While most Americans are unaware of the nation’s health disparities, those who are may well think that racial and ethnic minorities become sicker and die more often because they lack medical insurance, tend to be poorer or have unhealthy lifestyles.
Or, as a few sophisticates may know, because minorities receive unequal treatment from the medical system, regardless of economic status and insurance coverage.
A growing number of researchers cite a different cause, one that some say actually reflects the others. It is a social fact that has faded from public concern, despite its obvious persistence in every major city: residential segregation.
These researchers say segregation’s negative impact on health is true particularly for African-Americans, who studies consistently show are most likely to live apart from other racial-ethnic groups. Blacks, according to the Centers for Disease Control and Prevention, have the highest overall death rate in the country. The rate of high blood pressure among African-Americans is highest not just in the nation, but also in the world, the American Heart Association reports, as is the percentage of black men who contract prostate cancer.
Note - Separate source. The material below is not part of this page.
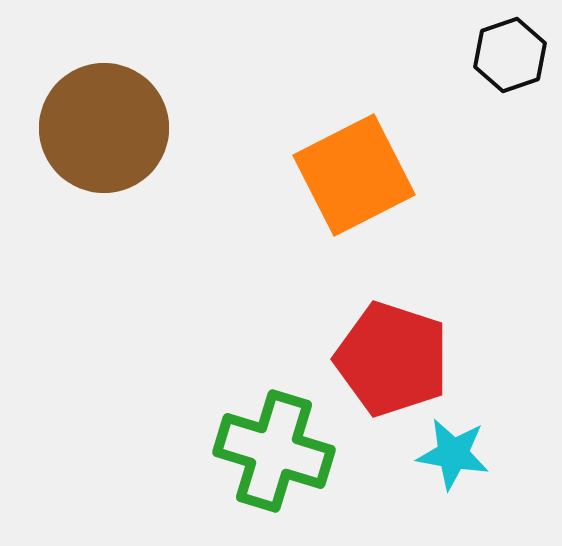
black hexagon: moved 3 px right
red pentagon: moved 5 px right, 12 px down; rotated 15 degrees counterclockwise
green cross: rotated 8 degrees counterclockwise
“I argue that residential segregation by race is the fundamental cause of racial disparities in health in the United States,” said David R. Williams, a professor of public health at Harvard University. “It is not my position – I don’t think the data are consistent – that segregation is the only cause of disparities in health. It’s a major cause. It’s a big one.”
Williams has been an early and leading voice for this perspective. In 1999, while at the University of Michigan, he helped to conduct a study concluding that the concentration of poverty and disadvantage in segregated neighborhoods contributed to the disparities.
“Segregation determines your economic status,” Williams said recently, summing up the finding of that and subsequent studies. “Segregation determines, on average, the quality of schools you go to, your access to employment opportunities, the quality of housing and neighborhoods, whether your environment promotes health or discourages health. And segregation dramatically affects access to medical care.”
Segregated black neighborhoods tend to be poor – poorer, in fact, than impoverished white neighborhoods. Recent research, however, has begun to show that race, not class, adversely affects the health of African Americans in racially isolated communities.
Hope Landrine, a researcher for the American Cancer Society, reviewed the latest studies on residential segregation and black health, and compiled the findings last year in the journal “Ethnicity & Health.” Among them:
• Two to three times as many fast food outlets are located in segregated black neighborhoods than in white neighborhoods of comparable socioeconomic status, contributing to higher black consumption of fatty, salty meals and in turn widening racial disparities in obesity and diabetes.
• Black neighborhoods contain two to three times fewer supermarkets than comparable white neighborhoods, creating the kind of “food deserts” that make it difficult for residents who depend on public transportation to purchase the fresh fruits and vegetables that make for a healthy diet.